Não, não me parece nada que Rúben Dias tenha dito adeus à Luz só porque o Benfica se despistou na Liga dos Campeões. O que me parece é que Rúben Dias deixaria a Luz fosse como fosse, porque se um clube como o Manchester City quer um jogador, e Guardiola queria mesmo Rúben Dias para salvaguardar já a iminente saída de outra pérola da defesa como é o jovem espanhol Eric Garcia, que quer voltar para casa em Barcelona, quando a fome, dizia, se junta à vontade de comer e os protagonistas são o City e Guardiola, não há como evitar o negócio, a realização do sonho desportivo ou as legítimas aspirações financeiras - e não vejo, reafirmo, como poderia o Benfica cortar as pernas ao rapaz que veio do Seixal com a humildade, o espírito, a determinação, o coração e a tal mentalidade certa para assumir a responsabilidade de fazer pelo Benfica o trabalho que lhe competia e o o trabalho que o Benfica exigia, mesmo considerando que Rúben tem ainda mais para crescer como defesa-central.
Dizer-se que o Benfica não venderia Rúben Dias se tivesse feito o encaixe dos milhões da Champions parece-me pura demagogia. Não me parece outra coisa! Se alegadamente o fizesse, ganharia seguramente um problema em vez de passar a ter, como terá, seguramente, com Otamendi, uma solução. Não esquecer o que até José Mourinho lembrou, não há muito tempo: «Quando um jogador quer deixar um clube, arranja mesmo maneira de o conseguir!». Para bom entendedor!...
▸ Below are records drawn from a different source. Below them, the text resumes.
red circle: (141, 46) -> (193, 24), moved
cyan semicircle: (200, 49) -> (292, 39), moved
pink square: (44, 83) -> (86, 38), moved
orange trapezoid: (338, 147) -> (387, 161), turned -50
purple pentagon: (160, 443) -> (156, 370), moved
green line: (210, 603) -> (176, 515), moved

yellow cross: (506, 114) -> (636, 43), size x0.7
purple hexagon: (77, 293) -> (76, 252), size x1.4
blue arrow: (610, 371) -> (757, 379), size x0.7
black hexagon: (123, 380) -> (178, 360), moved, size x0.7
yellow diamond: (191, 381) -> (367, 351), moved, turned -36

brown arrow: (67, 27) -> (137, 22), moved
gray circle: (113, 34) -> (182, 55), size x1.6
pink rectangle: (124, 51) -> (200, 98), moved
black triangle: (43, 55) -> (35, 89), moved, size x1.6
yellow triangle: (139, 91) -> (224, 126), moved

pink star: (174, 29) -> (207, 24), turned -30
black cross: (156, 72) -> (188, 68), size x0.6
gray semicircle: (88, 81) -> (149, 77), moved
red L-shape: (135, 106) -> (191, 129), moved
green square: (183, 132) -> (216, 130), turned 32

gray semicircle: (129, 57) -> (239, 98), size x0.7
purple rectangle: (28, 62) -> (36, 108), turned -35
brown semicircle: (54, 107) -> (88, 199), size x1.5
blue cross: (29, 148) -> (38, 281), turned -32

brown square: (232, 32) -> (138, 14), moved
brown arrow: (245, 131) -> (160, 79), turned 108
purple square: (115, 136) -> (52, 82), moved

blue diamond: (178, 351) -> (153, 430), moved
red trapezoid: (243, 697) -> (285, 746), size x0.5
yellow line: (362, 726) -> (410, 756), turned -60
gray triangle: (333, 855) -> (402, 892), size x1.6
PS 1: Luís Filipe Vieira anunciou que se recandidata pela última vez à presidência do Benfica. Fê-lo com um bom e forte discurso, numa sessão com impacto à medida dos 17 anos que leva de liderança, com a presença de algumas grandes figuras da história do clube. Jesus esteve presente. E fez bem. Jesus não é apenas o treinador do Benfica. É um homem de Vieira. É um amigo de Vieira. Só Vieira, disse Jesus, o faria regressar à Luz. Mesmo sendo profissional, fez todo o sentido vê-lo na 1.ª fila. A gratidão tem um preço!
PS 2: Queda com muito estrondo e adeus do Sporting à Europa aos pés do LASK, com derrota mais devastadora ainda que a do ano passado (0-3 na Áustria, em dezembro de 2019, na última jornada da fase de grupos), a poder provocar alguns estragos mais no universo leonino. Enquanto isso, Geraldes e Gelson Dala, ambos sem espaço em Alvalade, quase acabaram heróis do Rio Ave (apesar do desaire) na sensacional noite de Vila do Conde.
PS 3: Diogo Jota já é um Sadio Manezinho do Liverpool. Mas vai ser muito mais ainda. Que belo jogador está!